◆ **ACTIVITY**
Return only the lines of the listing below that run from the line with "岐阜グルメ･レストラン ランキング" through the line with "Colombia y Venezuela", both ends included, exactly as written.

◆ **SOURCE RECORDS**
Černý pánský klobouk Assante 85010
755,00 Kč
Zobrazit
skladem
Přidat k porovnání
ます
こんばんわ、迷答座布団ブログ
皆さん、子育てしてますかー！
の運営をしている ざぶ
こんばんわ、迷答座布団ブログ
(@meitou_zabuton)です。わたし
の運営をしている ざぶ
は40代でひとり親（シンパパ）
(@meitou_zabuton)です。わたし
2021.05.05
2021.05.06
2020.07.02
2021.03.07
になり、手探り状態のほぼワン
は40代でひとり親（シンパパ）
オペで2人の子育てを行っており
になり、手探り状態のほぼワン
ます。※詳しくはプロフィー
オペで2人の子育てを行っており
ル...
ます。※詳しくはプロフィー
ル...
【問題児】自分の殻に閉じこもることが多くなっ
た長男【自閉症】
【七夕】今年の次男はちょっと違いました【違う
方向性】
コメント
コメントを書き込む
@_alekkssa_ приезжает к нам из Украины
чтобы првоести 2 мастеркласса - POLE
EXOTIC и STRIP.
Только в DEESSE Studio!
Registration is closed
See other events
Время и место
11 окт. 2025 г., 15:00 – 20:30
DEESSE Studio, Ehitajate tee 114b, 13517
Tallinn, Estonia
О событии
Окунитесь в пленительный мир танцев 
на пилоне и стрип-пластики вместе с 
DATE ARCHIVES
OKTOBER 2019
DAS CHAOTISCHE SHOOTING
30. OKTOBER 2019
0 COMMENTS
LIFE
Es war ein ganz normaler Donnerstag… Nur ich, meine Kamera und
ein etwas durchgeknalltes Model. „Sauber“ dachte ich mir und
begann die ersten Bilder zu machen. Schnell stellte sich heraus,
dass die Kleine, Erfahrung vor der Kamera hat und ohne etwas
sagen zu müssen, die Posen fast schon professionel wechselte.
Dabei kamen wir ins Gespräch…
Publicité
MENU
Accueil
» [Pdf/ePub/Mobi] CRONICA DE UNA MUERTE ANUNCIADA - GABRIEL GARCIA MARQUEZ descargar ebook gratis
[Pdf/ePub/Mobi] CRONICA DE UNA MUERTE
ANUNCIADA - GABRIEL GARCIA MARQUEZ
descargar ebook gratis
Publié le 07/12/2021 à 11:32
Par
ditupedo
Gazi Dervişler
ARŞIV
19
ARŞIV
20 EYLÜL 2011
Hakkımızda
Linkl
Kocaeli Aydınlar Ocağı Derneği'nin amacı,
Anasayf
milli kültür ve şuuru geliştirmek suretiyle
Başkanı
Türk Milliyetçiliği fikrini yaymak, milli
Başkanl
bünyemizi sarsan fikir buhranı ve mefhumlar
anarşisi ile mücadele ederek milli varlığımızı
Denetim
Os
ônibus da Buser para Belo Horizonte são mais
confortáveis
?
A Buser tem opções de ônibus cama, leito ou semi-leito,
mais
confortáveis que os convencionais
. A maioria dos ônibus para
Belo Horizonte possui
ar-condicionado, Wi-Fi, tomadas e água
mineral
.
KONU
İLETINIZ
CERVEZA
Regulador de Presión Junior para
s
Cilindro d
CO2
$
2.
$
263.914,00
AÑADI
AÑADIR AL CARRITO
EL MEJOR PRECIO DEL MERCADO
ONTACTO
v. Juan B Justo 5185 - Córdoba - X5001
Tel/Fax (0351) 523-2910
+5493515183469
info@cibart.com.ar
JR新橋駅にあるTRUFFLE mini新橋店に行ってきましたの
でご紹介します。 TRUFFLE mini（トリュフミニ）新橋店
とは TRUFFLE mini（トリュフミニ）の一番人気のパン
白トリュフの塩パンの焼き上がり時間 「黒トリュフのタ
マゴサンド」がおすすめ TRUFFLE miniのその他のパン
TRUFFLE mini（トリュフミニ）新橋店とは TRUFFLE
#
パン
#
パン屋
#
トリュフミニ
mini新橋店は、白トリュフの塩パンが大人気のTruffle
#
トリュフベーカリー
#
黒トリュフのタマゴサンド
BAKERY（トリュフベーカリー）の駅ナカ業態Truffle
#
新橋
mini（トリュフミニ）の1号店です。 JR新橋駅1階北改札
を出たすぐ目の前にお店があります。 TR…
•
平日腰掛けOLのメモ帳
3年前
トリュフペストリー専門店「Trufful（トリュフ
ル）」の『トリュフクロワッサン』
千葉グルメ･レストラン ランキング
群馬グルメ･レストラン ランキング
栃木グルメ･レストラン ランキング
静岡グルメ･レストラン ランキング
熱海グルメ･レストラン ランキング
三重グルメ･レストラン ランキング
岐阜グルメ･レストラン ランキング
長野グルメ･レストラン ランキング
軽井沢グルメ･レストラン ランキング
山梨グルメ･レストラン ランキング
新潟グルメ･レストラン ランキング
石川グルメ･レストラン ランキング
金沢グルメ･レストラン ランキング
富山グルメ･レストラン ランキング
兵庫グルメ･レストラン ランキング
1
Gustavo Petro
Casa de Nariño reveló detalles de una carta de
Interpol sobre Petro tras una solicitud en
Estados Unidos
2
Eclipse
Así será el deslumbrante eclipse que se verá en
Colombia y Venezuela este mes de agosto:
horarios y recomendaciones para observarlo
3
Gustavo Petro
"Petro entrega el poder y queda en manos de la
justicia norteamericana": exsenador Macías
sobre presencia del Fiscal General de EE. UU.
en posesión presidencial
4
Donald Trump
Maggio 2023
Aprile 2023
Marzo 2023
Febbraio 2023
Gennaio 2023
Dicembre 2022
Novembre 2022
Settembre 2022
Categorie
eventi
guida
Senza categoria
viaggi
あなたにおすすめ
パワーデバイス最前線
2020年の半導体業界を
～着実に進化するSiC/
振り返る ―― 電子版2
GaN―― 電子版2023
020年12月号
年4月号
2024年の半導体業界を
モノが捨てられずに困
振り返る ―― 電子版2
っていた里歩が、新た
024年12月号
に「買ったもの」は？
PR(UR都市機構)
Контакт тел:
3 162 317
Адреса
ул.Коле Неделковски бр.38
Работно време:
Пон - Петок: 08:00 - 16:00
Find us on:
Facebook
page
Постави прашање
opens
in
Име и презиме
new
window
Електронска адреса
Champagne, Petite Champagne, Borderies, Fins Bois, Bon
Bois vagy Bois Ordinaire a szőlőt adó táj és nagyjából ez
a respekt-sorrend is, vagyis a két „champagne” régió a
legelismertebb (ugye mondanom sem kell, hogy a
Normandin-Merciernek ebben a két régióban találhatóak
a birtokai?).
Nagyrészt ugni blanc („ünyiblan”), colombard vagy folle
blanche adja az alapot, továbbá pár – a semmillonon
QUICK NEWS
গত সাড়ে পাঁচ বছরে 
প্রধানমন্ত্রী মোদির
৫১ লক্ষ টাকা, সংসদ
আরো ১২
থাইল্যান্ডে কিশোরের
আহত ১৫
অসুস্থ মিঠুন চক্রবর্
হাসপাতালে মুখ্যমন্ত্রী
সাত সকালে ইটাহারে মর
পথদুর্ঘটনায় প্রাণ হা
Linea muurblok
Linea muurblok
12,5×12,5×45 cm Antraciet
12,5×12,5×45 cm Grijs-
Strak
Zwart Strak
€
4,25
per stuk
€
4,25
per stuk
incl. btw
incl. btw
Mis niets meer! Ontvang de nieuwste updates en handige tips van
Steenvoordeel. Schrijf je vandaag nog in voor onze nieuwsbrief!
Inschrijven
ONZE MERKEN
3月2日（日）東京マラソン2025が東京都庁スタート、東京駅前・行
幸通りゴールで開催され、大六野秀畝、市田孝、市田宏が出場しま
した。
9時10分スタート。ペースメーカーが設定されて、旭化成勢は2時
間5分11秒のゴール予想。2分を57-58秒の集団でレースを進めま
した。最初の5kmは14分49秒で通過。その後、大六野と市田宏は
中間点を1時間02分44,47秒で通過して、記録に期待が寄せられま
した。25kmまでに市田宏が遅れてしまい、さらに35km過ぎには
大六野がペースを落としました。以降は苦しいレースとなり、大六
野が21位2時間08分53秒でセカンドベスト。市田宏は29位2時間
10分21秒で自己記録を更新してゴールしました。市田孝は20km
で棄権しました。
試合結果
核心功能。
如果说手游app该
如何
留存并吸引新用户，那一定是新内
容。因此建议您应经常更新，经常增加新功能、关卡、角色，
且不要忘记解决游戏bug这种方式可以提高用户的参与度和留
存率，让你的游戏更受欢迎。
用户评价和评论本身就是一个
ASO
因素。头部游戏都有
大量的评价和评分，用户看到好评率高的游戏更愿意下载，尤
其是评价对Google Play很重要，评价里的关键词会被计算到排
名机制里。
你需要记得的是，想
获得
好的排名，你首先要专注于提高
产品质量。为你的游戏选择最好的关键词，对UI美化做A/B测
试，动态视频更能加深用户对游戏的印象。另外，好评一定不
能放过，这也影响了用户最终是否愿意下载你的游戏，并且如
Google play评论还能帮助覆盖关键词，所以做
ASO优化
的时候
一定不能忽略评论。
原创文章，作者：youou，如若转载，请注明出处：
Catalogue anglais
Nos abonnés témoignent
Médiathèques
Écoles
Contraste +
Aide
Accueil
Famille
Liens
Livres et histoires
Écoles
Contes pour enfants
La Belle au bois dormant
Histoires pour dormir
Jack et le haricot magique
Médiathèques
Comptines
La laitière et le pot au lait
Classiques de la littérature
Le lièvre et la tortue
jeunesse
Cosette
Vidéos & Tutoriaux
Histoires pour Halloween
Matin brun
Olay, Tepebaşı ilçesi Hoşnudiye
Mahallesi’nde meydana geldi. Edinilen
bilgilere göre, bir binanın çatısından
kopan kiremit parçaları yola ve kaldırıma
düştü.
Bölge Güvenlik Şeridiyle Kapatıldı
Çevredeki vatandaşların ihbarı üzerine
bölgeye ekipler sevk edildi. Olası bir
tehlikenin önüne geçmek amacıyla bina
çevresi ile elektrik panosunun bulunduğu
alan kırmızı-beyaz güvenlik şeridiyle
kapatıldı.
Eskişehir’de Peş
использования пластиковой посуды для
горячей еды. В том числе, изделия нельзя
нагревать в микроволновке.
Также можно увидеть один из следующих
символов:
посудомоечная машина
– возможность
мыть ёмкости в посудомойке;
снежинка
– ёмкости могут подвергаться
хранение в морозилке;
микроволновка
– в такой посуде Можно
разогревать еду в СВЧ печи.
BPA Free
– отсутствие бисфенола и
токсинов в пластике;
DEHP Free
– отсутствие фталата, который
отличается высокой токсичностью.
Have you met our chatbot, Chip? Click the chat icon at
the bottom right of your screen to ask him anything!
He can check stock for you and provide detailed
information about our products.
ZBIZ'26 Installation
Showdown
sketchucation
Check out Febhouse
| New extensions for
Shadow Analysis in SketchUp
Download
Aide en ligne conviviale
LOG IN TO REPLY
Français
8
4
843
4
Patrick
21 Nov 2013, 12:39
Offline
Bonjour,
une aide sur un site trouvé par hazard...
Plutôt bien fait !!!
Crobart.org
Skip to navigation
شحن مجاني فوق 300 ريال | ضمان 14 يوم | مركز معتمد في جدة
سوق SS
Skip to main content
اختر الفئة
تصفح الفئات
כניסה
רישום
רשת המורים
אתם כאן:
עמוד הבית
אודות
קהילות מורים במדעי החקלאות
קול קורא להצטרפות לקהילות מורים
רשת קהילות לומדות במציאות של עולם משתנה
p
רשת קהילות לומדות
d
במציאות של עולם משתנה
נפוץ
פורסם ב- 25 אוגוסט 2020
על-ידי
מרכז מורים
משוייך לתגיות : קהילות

◆ **ANSWER FOR THE TASK**
岐阜グルメ･レストラン ランキング
長野グルメ･レストラン ランキング
軽井沢グルメ･レストラン ランキング
山梨グルメ･レストラン ランキング
新潟グルメ･レストラン ランキング
石川グルメ･レストラン ランキング
金沢グルメ･レストラン ランキング
富山グルメ･レストラン ランキング
兵庫グルメ･レストラン ランキング
1
Gustavo Petro
Casa de Nariño reveló detalles de una carta de
Interpol sobre Petro tras una solicitud en
Estados Unidos
2
Eclipse
Así será el deslumbrante eclipse que se verá en
Colombia y Venezuela este mes de agosto:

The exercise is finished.